------ Selected text ------

Stage IA lung cancers can be managed surgically if the patient is able to undergo an operation, and if the tumor is in a location that is surgically accessible. Radiation treatment alone may also be used.

For stage IB, II, and IIIA patients, surgery, radiation alone or with chemotherapy may also be used. These decisions depend on lymph nodes involved by the cancer, how healthy the patient is, and if the surgery had clean resection margins (meaning there was no cancer at the edges of the tumor).

Stage II and III patients with cancer that has spread to the lymph nodes also benefit from immunotherapy postoperatively.

Stage IIIB lung adenocarcinoma is treated with chemotherapy, radiation, and followed with an immunotherapy called durvalumab.

In patients with Stage IV, metastatic lung adenocarcinoma, we must first consider the performance status of the patient to ensure that our treatments will not cause undue harm. Surgery is rarely used in Stage IV lung cancer, and only if there are very few locations of metastasis in an otherwise healthy patient. Molecular testing including EGFR, ALK, ROS1, BRAF mutations and PD-L1 percentage are standard of care in this group of patients. In patients with cancers that harbor the aforementioned mutations, targeted, oral therapies are used. Chemotherapy and immunotherapy can be considered when the tumor develops resistance to these treatments. If PD-L1 status is greater than 50%, immunotherapy, namely pembrolizumab, is appropriate first line therapy. In the absence of mutations or high PD-L1 levels, chemotherapy, with or without immunotherapy, is front line treatment. Immunotherapy, other types of chemotherapy, and clinical trials represent options after chemotherapy.

Special considerations must also be taken for patients who have lung cancer that has metastasized to their brain. These cancers are treated with surgery and radiation, though some will have responses to chemotherapy or targeted therapy. We are not certain how effective immunotherapy is in patients with brain metastasis from lung cancer, but studies are ongoing.

------

**Assignment**.
From the text on lung cancer treatment, answer each item briefly:
(a) Which immunotherapy follows chemotherapy and radiation for stage IIIB lung adenocarcinoma?
(b) What PD-L1 status makes pembrolizumab appropriate first line therapy in stage IV patients?
(c) With what treatments are lung cancers that have metastasized to the brain treated?

------ Given data ------

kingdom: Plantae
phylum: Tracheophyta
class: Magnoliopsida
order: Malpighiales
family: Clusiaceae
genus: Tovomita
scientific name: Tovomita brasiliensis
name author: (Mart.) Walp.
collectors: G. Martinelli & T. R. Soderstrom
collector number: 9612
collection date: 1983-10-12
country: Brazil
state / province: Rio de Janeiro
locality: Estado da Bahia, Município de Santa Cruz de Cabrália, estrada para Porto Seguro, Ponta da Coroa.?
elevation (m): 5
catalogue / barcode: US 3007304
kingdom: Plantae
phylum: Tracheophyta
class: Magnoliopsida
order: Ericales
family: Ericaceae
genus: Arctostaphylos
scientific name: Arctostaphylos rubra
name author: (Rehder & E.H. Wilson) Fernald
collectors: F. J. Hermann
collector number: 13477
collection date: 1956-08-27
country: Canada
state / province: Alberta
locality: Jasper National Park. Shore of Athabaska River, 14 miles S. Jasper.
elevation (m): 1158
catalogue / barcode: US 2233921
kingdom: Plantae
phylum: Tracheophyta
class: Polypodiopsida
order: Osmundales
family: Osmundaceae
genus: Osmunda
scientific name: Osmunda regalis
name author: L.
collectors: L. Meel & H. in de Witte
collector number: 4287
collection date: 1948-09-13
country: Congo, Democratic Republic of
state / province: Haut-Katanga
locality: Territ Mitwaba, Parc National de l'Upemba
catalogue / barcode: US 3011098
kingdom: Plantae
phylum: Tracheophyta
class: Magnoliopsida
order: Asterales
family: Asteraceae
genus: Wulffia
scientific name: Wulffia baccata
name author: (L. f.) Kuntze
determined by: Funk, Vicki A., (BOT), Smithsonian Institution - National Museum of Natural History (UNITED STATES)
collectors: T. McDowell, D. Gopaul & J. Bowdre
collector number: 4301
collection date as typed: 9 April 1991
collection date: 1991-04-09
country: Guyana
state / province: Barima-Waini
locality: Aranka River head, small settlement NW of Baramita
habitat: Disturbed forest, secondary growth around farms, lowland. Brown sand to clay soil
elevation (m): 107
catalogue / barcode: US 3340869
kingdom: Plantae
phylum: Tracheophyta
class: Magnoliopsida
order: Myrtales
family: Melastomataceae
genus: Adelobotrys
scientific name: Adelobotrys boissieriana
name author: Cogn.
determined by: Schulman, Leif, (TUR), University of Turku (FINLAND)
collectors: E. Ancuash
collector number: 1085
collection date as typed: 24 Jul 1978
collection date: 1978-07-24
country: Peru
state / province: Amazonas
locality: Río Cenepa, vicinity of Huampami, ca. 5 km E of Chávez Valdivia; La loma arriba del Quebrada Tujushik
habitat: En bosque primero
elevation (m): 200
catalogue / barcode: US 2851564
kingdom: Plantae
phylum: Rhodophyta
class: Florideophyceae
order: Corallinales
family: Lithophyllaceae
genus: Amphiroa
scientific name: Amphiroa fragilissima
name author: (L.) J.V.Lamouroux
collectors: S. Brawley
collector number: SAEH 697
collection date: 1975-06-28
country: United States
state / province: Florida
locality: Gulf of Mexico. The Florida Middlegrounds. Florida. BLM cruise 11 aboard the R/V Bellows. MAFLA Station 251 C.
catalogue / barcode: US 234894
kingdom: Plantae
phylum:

------

**Output for this exercise**.
(a) Durvalumab.
(b) A PD-L1 status greater than 50%.
(c) Surgery and radiation.